Lentils and Longganisa
There were so many coin-inspired foods from around the world from which to choose our New Year's Day 'prosperity' meal. While I was quite tempted to have an all-cake table filled with those Danish oliebollen or Greek vasilopita, I settled on a savory Italian dish rich in its simplicity and flush with flavor: Cotechino con Lenticchie. A specialty of the city of Modena (and protected as such with PGI [Protected Geographical Indication] status), cotechino is traditionally a fresh sausage made from pork meat, fat and skin, although pre-cooked, foil-encased versions are now more widely used. I had faint hope of finding it somewhere in Manila, but I didn't want to settle for regular Italian sausage as a substitute. And why should I, given the variety of excellent native sausages, called longganisa, here? Sure enough, I found a perfect candidate.

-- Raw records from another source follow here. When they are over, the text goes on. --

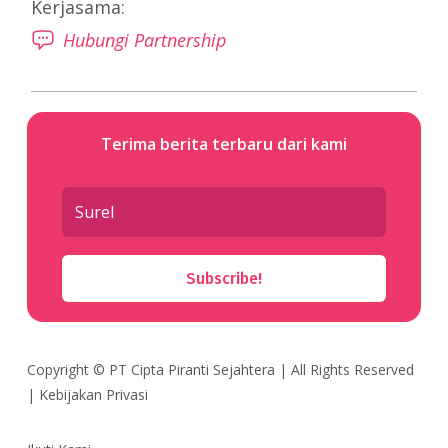
Kerjasama:
Hubungi Partnership
Terima berita terbaru dari kami
Subscribe!
Copyright ©
PT Cipta Piranti Sejahtera
| All Rights Reserved
|
Kebijakan Privasi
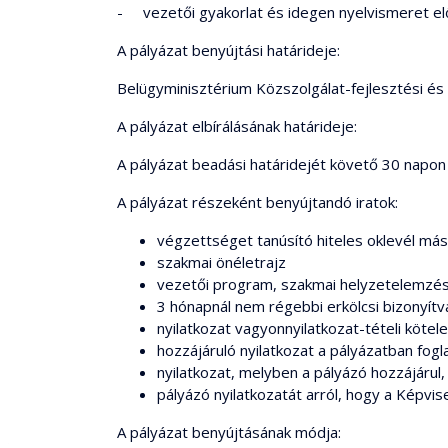
- vezetői gyakorlat és idegen nyelvismeret elő
A pályázat benyújtási határideje:
Belügyminisztérium Közszolgálat-fejlesztési és S
A pályázat elbírálásának határideje:
A pályázat beadási határidejét követő 30 napon 
A pályázat részeként benyújtandó iratok:
végzettséget tanúsító hiteles oklevél más
szakmai önéletrajz
vezetői program, szakmai helyzetelemzésr
3 hónapnál nem régebbi erkölcsi bizonyítv
nyilatkozat vagyonnyilatkozat-tételi kötel
hozzájáruló nyilatkozat a pályázatban fog
nyilatkozat, melyben a pályázó hozzájárul
pályázó nyilatkozatát arról, hogy a Képvise
A pályázat benyújtásának módja:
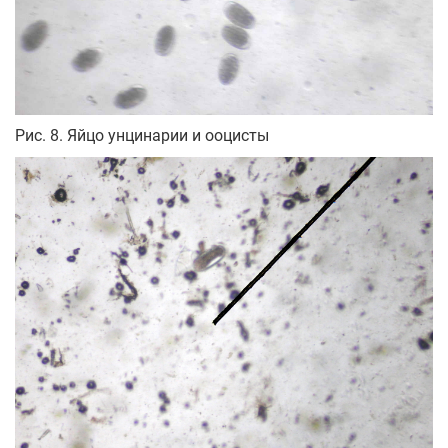
Рис. 8. Яйцо унцинарии и ооцисты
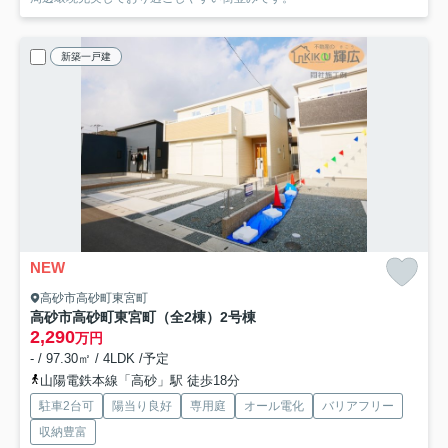
新築一戸建
NEW
高砂市高砂町東宮町
高砂市高砂町東宮町（全2棟）2号棟
2,290
万円
- / 97.30㎡ / 4LDK /予定
山陽電鉄本線「高砂」駅 徒歩18分
駐車2台可
陽当り良好
専用庭
オール電化
バリアフリー
収納豊富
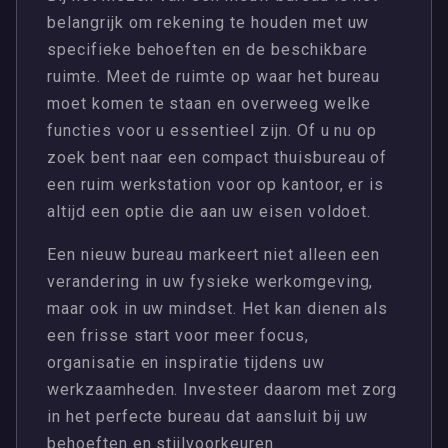
belangrijk om rekening te houden met uw
specifieke behoeften en de beschikbare
ruimte. Meet de ruimte op waar het bureau
moet komen te staan en overweeg welke
functies voor u essentieel zijn. Of u nu op
zoek bent naar een compact thuisbureau of
een ruim werkstation voor op kantoor, er is
altijd een optie die aan uw eisen voldoet.
Een nieuw bureau markeert niet alleen een
verandering in uw fysieke werkomgeving,
maar ook in uw mindset. Het kan dienen als
een frisse start voor meer focus,
organisatie en inspiratie tijdens uw
werkzaamheden. Investeer daarom met zorg
in het perfecte bureau dat aansluit bij uw
behoeften en stijlvoorkeuren.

Like cotechina, Lucban Longganisa is the namesake specialty of one town, in this case located in Quezon province just south of Manila. These sausages have a rich porky unctuousness in texture, a pleasantly sour tang from vinegar and a pretty reddish hue from paprika or atsuete/annatto (though artificial food coloring is also used). As I have never tasted cotechino before, I can't offer a definitive comparison, but I was pleased to read that Lucban longganisa seems to share similarities in texture, color and cooking with the Modena salsicce. With that, we had our lucky New Year's meal of coin-shaped pork sausage and legumes - Italy by way of the Philippines!
2 Tablespoons olive oil
3 small garlic cloves, minced
1 small onion, finely chopped
1 small carrot, finely chopped
1 celery stalk, finely chopped
1 cup lentilles du Puy, rinsed
1 bay leaf
Fresh water (or use a mild broth, if you'd prefer)
Patis (fish sauce) and ground black pepper
10-12 Lucban longganisa links (or approx. 1lb of sausages)
|Lentilles du Puy|
Heat olive oil at medium-high heat in a sauté pan, then add garlic, onions, carrot and celery; sauté until softened. Add lentils and stir to mix well with the vegetables. Add the bay leaf, then add water or broth to cover the lentils by about 1/2 inch. Reduce heat to medium-low and bring to a slow simmer; cover partially to let steam escape and stir on occasion to prevent lentils from sticking to the bottom. As they cook, lentils should remain covered with liquid, so add as needed. Test lentils for desired doneness. When done, remove bay leaf and add patis and pepper to taste before serving.
Just before the lentils finish cooking, place longganisa in a small pan or skillet and cover halfway with water. Cook at a gentle simmer, turning occasionally, until done (these sausages are quite small, about 2.5" long, so they should cook quickly). Remove sausages and drain water from the pan, returning it to medium heat. Carefully prick the casings and drain out excess juices before removing the skins entirely. Carefully return the longganisa to the pan and fry until a bit browned on the outside. Remove from pan and slice into round pieces.
To serve, spoon lentils onto plates and arrange sliced longganisa over them.
Manigong Bagong Taon sa Inyong Lahat!